We had a neutral (theoretically hot) and bare ground coming out of wall and all are hardwired to the dishwasher. We disconnected these 3 wires and a number of outlet receptacles went out. Any ideas as to how this was even possible? A solution for the fix would be awesome.
With a non contact voltage pen, check to see if you still read voltage at the non-functioning receptacles. My guess is you do.
The dishwasher needed a neutral to run as well as a hot. It is also my guess that the neutral to your dishwasher goes to the neutral in your electrical panel. (It may be the the bare ground goes to the ground in your electrical panel.) It should be both, my guess is you only have one.
The dishwasher may have had a jumper between the neutral connection and the metal frame which is not code legal.
The bare ground wire, if wired correctly, should read a short circuit to the neutral because they are bonded in your panel.

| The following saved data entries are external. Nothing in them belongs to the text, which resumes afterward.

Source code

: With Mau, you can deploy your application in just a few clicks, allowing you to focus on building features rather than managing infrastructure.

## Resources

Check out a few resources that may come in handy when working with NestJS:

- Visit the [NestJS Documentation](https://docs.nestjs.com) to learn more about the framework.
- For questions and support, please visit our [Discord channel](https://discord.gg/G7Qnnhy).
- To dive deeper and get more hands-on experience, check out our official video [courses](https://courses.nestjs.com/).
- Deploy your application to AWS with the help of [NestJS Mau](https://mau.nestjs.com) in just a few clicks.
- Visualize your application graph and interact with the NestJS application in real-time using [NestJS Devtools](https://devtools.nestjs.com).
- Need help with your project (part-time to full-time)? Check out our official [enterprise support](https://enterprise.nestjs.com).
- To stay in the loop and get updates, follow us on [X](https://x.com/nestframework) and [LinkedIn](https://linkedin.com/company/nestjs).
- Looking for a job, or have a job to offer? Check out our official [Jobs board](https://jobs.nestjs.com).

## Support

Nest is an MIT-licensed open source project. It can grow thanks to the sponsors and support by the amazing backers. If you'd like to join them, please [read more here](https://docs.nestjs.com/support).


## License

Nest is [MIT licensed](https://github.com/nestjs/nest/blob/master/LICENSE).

My guess is yours do not. I believe your bare ground wire or your neutral wire is used to feed the neutral of the non functioning receptacles. The dishwasher tied the neutral and bare wires together to allow your other receptacles to work.
I would have an electrician fix this correctly for you.
The other day, I turned on the bedroom light and shortly after it went out with all power to master bedroom. I replaced the circuit breaker switch in the panel box for the master bedroom, but still nothing. I tested the switch with a voltage meter and find I have no juice going to switch.